A House Democratic leader said a U.S. deficit-cutting agreement can’t include the extension of Bush-era tax cuts, while an influential Republican said his House colleagues won’t back a deal calling for new tax revenue.
The disagreement underscores the crux of the problem facing a congressional panel seeking to meet a Nov. 23 deadline to trim at least $1.2 trillion from the deficit over the next decade.
Representative Jim Jordan, head of the Republican Study Committee, which pushes for deeper spending cuts, said any deficit-cutting proposal that includes a tax increase is unlikely to clear a majority of the House’s Republicans.
Representative James Clyburn, a Democratic member of the supercommittee, said if Republicans demand an extension of the tax cuts won by President George W. Bush in 2001 and 2003 the chances of an agreement are dim.
“It would be difficult” to win passage of a supercommittee plan that includes more taxes, said Jordan, of Ohio, on Bloomberg Television’s “Political Capital with Al Hunt,” airing this weekend.
“If it’s a net tax increase, this is the most fundamental principle within the Republican Party,” Jordan said. “This is a sacred trust I think we as Republicans have with voters.”

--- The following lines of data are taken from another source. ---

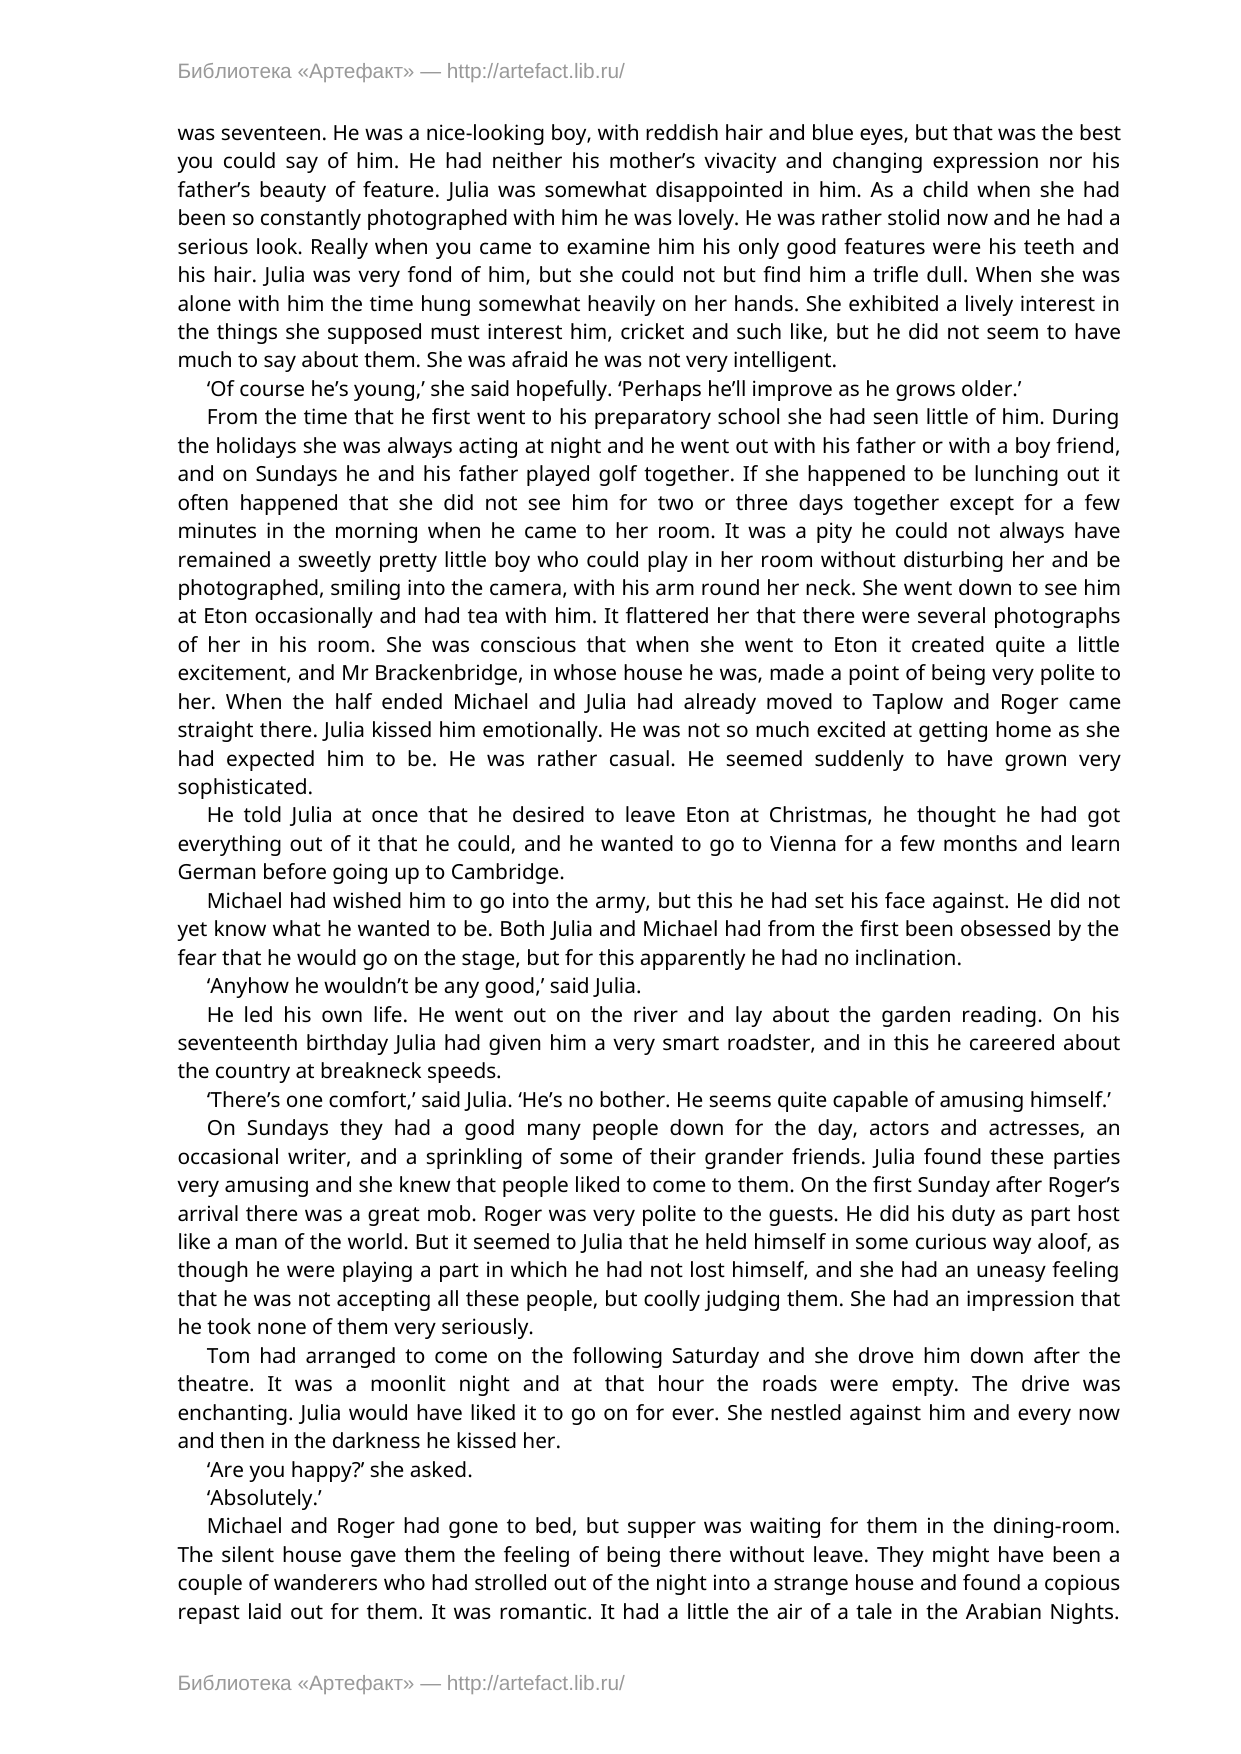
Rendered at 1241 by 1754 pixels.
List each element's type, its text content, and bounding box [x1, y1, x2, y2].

text ‘There’s one comfort,’ said Julia. ‘He’s no bother. He seems quite capable of amusing himself.’ [177, 1085, 1122, 1113]
text ‘Anyhow he wouldn’t be any good,’ said Julia. [177, 971, 1122, 1000]
text ‘Are you happy?’ she asked. [177, 1455, 1122, 1483]
text He told Julia at once that he desired to leave Eton at Christmas, he thought he had got everything out of it that he could, and he wanted to go to Vienna for a few months and learn German before going up to Cambridge. [177, 801, 1122, 886]
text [177, 118, 1122, 374]
text Tom had arranged to come on the following Saturday and she drove him down after the theatre. It was a moonlit night and at that hour the roads were empty. The drive was enchanting. Julia would have liked it to go on for ever. She nestled against him and every now and then in the darkness he kissed her. [177, 1341, 1122, 1455]
text On Sundays they had a good many people down for the day, actors and actresses, an occasional writer, and a sprinkling of some of their grander friends. Julia found these parties very amusing and she knew that people liked to come to them. On the first Sunday after Roger’s arrival there was a great mob. Roger was very polite to the guests. He did his duty as part host like a man of the world. But it seemed to Julia that he held himself in some curious way aloof, as though he were playing a part in which he had not lost himself, and she had an uneasy feeling that he was not accepting all these people, but coolly judging them. She had an impression that he took none of them very seriously. [177, 1113, 1122, 1341]
text Michael had wished him to go into the army, but this he had set his face against. He did not yet know what he wanted to be. Both Julia and Michael had from the first been obsessed by the fear that he would go on the stage, but for this apparently he had no inclination. [177, 886, 1122, 971]
text ‘Absolutely.’ [177, 1483, 1122, 1512]
text ‘Of course he’s young,’ she said hopefully. ‘Perhaps he’ll improve as he grows older.’ [177, 374, 1122, 402]
text He led his own life. He went out on the river and lay about the garden reading. On his seventeenth birthday Julia had given him a very smart roadster, and in this he careered about the country at breakneck speeds. [177, 1000, 1122, 1085]
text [177, 1512, 1122, 1625]
text From the time that he first went to his preparatory school she had seen little of him. During the holidays she was always acting at night and he went out with his father or with a boy friend, and on Sundays he and his father played golf together. If she happened to be lunching out it often happened that she did not see him for two or three days together except for a few minutes in the morning when he came to her room. It was a pity he could not always have remained a sweetly pretty little boy who could play in her room without disturbing her and be photographed, smiling into the camera, with his arm round her neck. She went down to see him at Eton occasionally and had tea with him. It flattered her that there were several photographs of her in his room. She was conscious that when she went to Eton it created quite a little excitement, and Mr Brackenbridge, in whose house he was, made a point of being very polite to her. When the half ended Michael and Julia had already moved to Taplow and Roger came straight there. Julia kissed him emotionally. He was not so much excited at getting home as she had expected him to be. He was rather casual. He seemed suddenly to have grown very sophisticated. [177, 402, 1122, 801]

As members of the bipartisan supercommittee negotiate over possible spending cuts and revenue increases, for which some Republicans have voiced support, Jordan said it’s “anyone’s guess” whether the group will agree on a proposal.
‘Big’ Deal Unlikely
“The word is today that they may not get to some kind of agreement,” Jordan said in the interview, taped yesterday. “What I’m most concerned about, though, is we should not have any type of tax increase in this proposal. The last thing we need for our economy is to increase the tax burden on job-creators.”
Clyburn, in a separate “Political Capital” interview airing on the same program, said a large deal approaching $4 trillion isn’t likely. He said he sees a chance of a smaller package as long as Republicans agree to revenue increases.
“I’ve kind of given up on big and bold, but I’m never going to give up on balance,” said Clyburn, of South Carolina.
If Republicans insist on extending Bush tax cuts for the wealthy “then we probably won’t get a deal,” he said.
Clyburn, the third-ranking House Democrat, said he hopes President Barack Obama won’t relent as he did last year and allow the tax cuts of his predecessor to continue again.
“I have no idea whether he will or not,” Clyburn said. “I hold out hope that the president will hold fast.”
Obama, winding up his nine-day trip to Pacific Rim nations, hasn’t been in contact with congressional leaders on the supercommittee talks, according to spokesman Jay Carney. Carney said the president has been in “regular contact with his staff in Washington, including those who are monitoring” the deficit-reduction talks.
Republicans on the supercommittee have offered to increase tax revenue by $300 billion, which was seen by some lawmakers as a breakthrough given the party’s resistance to higher taxes.
Democrats are pushing for a larger increase in tax revenue, while Republicans want the plan to tackle long-term growth in spending on Medicare and other federal entitlement programs, creating an 11th-hour deadlock in talks.
Failure by Congress to enact a plan by year’s end that would cut at least $1.2 trillion over the next decade would force that amount in automatic spending cuts beginning in 2013.
Jordan said he’s not persuaded by several previous bipartisan proposals for deficit reduction, including one by the chairmen of Obama’s Simpson-Bowles fiscal commission and one by a group of six senators, which called for a mix of revenue increases and spending cuts.
“The taxes always get raised, and the spending cuts never happen,” he said. “Americans aren’t going to go for this. They say, ‘We are tired of these games, we don’t trust them to come through with the spending cuts.’”
Bush Tax Cuts
Republicans would be open to a proposal by Obama to expand a payroll tax break set to expire at the end of the year to foster job growth, Jordan said.
“If that’s part of a tax package that doesn’t increase the overall burden, I think you could get Republicans to look at it,” he said.
Jordan said he’s confident Republicans will prevail in efforts to extend the tax cuts enacted under President George W. Bush, which are set to expire at the end of 2012.
“We kept them in place just a year ago when Democrats controlled all of government and we got the president to go along,” he said.
Obama relented and allowed the Bush tax cuts to continue last year, Jordan noted, and if Republicans gain full control of the government next year they will support an extension.
The 2012 elections will likely result in Republicans keeping the House majority won last year and winning control of the Senate, he said. He also hopes to see a Republican in the White House, defeating Obama’s bid for re-election.
“And then I’m confident we can extend the Bush tax cuts,” he said. “Some of those have been in place for 11 years. That is tax policy.”